Niełatwo jest narzekać, gdy do rąk dostaje się lekturę taką, jak ta. W moim odczuciu publikacja Bishopa to książka wybitna, opracowana w świetnym stylu, z dbałością o gusta czytelników. Tyczy się to nie tylko świetnej narracji, której odpowiedni klimat oddany został także przez polskie tłumaczenie, ale i kwestii merytorycznych i bogactwa informacyjnego. Autor konsekwentnie buduje pełny obraz Lotnictwa Bombowego, choć od tak krótkiej pracy trudno wymagać jakiejś większej szczegółowości. Bishop umiejętnie balansuje na granicy generalizacji i drobiazgowości. Jego skrupulatne spojrzenie na problem wymaga pozytywnej oceny czytelnika, który Lotnictwo Bombowe poznaje z różnych perspektyw, przez co poszczególne jednostki wydają się bliższe. Niestety, „Chłopcy z bombowców”, mimo iż książkę należy oceniać w kategoriach „kopalni wiedzy”, pod żadnym względem nie powinna być rozpatrywana jako monografia bądź praca na wzór monografii. Monografia bowiem w założeniu winna w maksymalnym stopniu wyczerpywać temat, a zagadnień związanych z Lotnictwem Bombowym jest tak dużo, iż w publikacji tego formatu o wszystkich nie da się po prostu powiedzieć. Stąd też mylące może być nieco określenie zawarte na tylnej obwolucie „Bomber Boys”. Nie ulega jednak wątpliwości, iż to na taką pracę czekało wielu czytelników, a ja sam jestem pod ogromnym wrażeniem kunsztu pisarskiego Patricka Bishopa i jego umiejętności analizowania historii Lotnictwa Bombowego. Pod tym względem autor i jego nowa publikacja to ekstraklasa światowa.
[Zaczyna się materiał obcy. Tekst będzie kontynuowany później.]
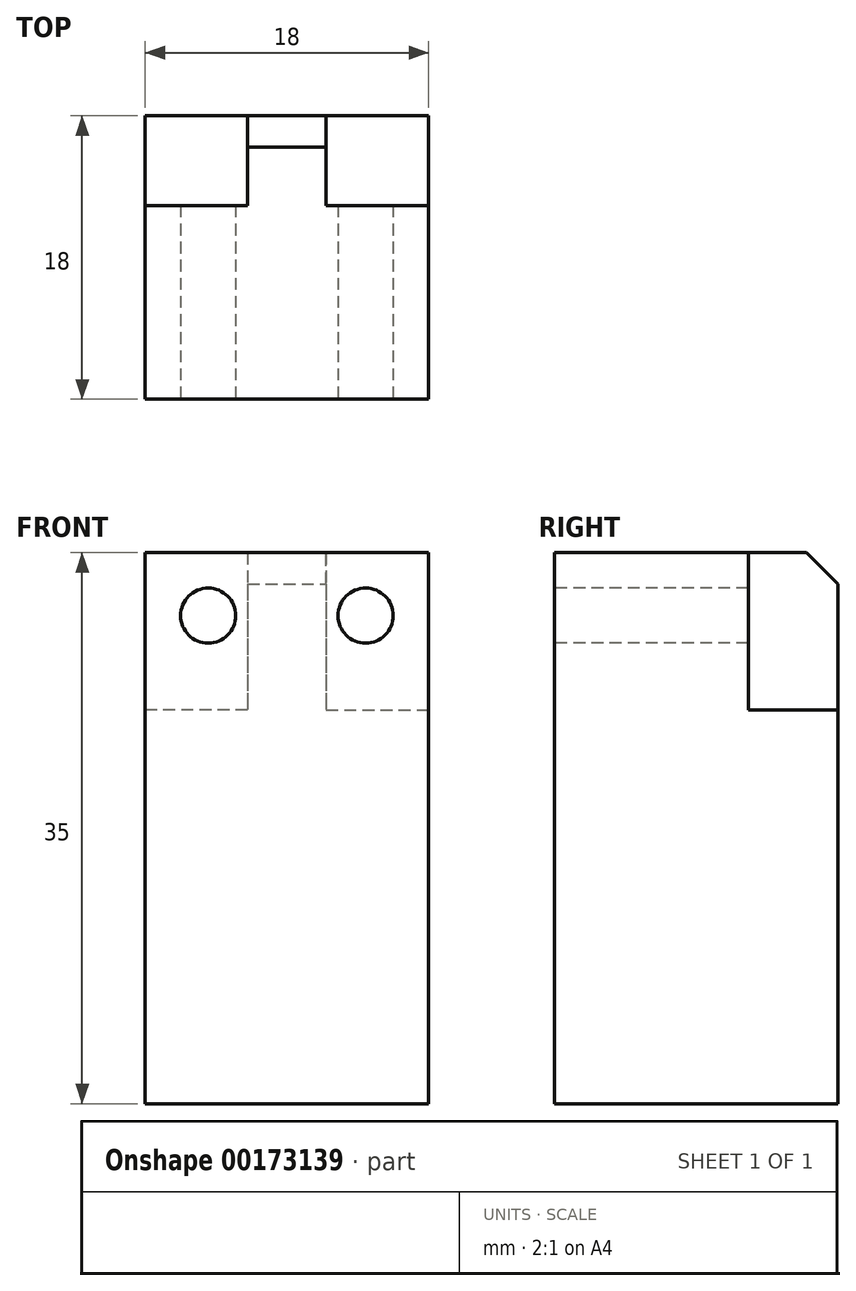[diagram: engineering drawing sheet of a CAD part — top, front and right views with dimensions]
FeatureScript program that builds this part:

Nareszcie! Na to właśnie czekałem. Ileż można czytać o podniebnych wyczynach myśliwców? Lotnictwo Bombowe zapisało niezwykle bogatą kartę historii, która przez lata była odłożona na bok. Publikacja Patricka Bishopa pokazuje zupełnie inne oblicze alianckiego lotnictwa. Wraz z pilotami siadami za sterami bombowców i udajemy się w niezwykły rejs nad okupowaną Europą, przeżywając z wypiekami na twarzy emocje towarzyszące bezimiennym chłopcom z bombowców. Książka Bishopa wymyka się standardowym schematom oceny ze względu na zakres merytoryczny. To właśnie innowacyjność jest jej głównym atutem, sprawiając, iż po prostu trzeba po nią sięgnąć. Odkurzenie historii Lotnictwa Bombowego jest nie lada wyczynem i doskonale wpisuje się w zapotrzebowanie rynku. „Bomber Boys” powrócili do walki w wielkim stylu, a Bishop, który dawno temu debiutował na historycznej scenie, pokazał, iż drzemie w nim spory potencjał. Dzisiaj w podróż zabiera także polskich czytelników, pokazując im przestworza widziane oczami facetów od czarnej roboty. Robi to nie tylko szczegółowo, ale i efektownie, wykorzystując wszystkie atuty niesamowitej historii Lotnictwa Bombowego z okresu II wojny światowej.